Our Approach

We use a computational approach to understand target structures and interactions with ligands. This is an efficient, economical way to identify compounds that can be used to generate and optimize lead small-molecule drugs. Our objective is to reduce the time and cost for Mount Sinai researchers to discover compounds that modulate the function of specific target proteins. At the same time, we provide detailed structural information about protein-ligand interactions, which can be used to optimize these ligands.

We provide access to databases, state-of-the-art software, and expert support for protein sequence and structure analysis, protein structure modeling, characterization of protein-ligand interactions, virtual screening, and cheminformatics.

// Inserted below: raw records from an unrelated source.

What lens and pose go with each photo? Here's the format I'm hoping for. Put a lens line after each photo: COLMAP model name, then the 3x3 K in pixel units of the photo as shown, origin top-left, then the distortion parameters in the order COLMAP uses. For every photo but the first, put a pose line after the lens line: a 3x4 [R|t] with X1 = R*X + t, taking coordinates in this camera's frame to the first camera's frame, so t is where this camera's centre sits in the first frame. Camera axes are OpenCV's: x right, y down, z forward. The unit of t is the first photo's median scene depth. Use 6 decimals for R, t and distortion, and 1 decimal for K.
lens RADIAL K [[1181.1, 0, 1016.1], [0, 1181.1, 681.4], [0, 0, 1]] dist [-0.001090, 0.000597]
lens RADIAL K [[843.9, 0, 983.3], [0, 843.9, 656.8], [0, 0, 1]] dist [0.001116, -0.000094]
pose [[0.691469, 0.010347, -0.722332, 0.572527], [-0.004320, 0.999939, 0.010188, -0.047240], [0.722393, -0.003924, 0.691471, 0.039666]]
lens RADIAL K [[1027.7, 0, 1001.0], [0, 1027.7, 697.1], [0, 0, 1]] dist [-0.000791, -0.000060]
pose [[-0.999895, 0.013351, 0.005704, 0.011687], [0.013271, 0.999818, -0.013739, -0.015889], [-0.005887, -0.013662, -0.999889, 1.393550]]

Our computational services allow screening of Icahn School of Medicine at Mount Sinai's small-molecule libraries in the absence of a high-throughput assay, and also provide computational screening of larger libraries of millions of commercially available compounds. We work closely with other groups at the The Marie-Josée and Henry R. Kravis Drug Discovery Institute’s, especially Medicinal Chemistry. These interactions facilitate the experimental validation and optimization of small-molecule compounds identified in computational screens.

Tools

In SBDD, we use the following tools to screen molecules:

• Protein structure modeling (homology modeling, protein-protein docking, etc.)
• Molecular dynamics simulations
• Binding site identification and characterization
• Modeling of protein-ligand complex structures
• In silico screening of compound libraries (target and ligand-based)
• Virtual small-molecule libraries containing 20+ million purchasable compounds
• Bioactivity databases
• Cheminformatics support for compound selection (e.g. drug-likeness)
• Cheminformatics for compound fragmentation, comparison, clustering, etc.